Change detection outputs:
+---+
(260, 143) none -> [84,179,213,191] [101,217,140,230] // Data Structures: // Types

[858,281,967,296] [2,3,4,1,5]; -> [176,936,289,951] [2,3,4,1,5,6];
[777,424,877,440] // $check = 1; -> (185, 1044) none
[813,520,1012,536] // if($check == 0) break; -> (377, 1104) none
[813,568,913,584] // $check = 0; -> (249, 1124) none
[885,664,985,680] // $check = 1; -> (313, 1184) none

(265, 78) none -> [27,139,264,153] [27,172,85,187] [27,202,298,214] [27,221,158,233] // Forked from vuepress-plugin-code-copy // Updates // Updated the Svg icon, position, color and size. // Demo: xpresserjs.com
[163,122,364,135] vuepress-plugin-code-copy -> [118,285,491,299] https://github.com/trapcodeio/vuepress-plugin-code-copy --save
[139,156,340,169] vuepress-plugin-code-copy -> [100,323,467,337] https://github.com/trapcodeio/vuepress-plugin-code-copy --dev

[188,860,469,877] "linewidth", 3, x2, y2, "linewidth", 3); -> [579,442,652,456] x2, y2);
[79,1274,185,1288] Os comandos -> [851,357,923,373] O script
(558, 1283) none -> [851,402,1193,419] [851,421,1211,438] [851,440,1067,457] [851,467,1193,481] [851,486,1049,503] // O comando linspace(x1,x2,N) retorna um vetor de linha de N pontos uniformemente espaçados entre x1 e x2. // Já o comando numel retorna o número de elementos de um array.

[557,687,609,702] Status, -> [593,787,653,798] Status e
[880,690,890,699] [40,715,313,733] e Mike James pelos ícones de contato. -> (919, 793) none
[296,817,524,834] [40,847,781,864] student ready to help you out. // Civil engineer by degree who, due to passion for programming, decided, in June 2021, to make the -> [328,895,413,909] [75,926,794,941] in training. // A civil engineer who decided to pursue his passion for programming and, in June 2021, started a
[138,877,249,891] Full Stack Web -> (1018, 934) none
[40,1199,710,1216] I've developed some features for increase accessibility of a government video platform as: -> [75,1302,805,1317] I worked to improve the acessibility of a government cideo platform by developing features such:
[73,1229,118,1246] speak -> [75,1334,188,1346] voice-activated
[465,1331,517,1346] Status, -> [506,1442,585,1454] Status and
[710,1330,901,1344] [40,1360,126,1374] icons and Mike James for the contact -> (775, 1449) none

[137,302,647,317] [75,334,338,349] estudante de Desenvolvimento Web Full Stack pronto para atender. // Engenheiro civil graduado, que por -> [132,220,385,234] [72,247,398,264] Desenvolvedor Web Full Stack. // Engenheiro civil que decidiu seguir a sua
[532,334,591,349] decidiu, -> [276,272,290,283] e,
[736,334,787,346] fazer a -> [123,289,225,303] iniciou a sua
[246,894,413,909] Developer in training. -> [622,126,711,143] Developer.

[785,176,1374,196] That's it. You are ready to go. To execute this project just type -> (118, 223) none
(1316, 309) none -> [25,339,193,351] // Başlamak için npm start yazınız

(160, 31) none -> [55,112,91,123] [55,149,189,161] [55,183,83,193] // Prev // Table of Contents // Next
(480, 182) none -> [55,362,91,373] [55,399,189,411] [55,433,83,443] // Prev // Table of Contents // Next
+---+
#### [EXERCISE]
Only one stretch of the data is wanted: the lines from the one with "[246,894,413,909] Developer in" through the last, repeated exactly.

#### [ANSWER BELOW]
[246,894,413,909] Developer in training. -> [622,126,711,143] Developer.

[785,176,1374,196] That's it. You are ready to go. To execute this project just type -> (118, 223) none
(1316, 309) none -> [25,339,193,351] // Başlamak için npm start yazınız

(160, 31) none -> [55,112,91,123] [55,149,189,161] [55,183,83,193] // Prev // Table of Contents // Next
(480, 182) none -> [55,362,91,373] [55,399,189,411] [55,433,83,443] // Prev // Table of Contents // Next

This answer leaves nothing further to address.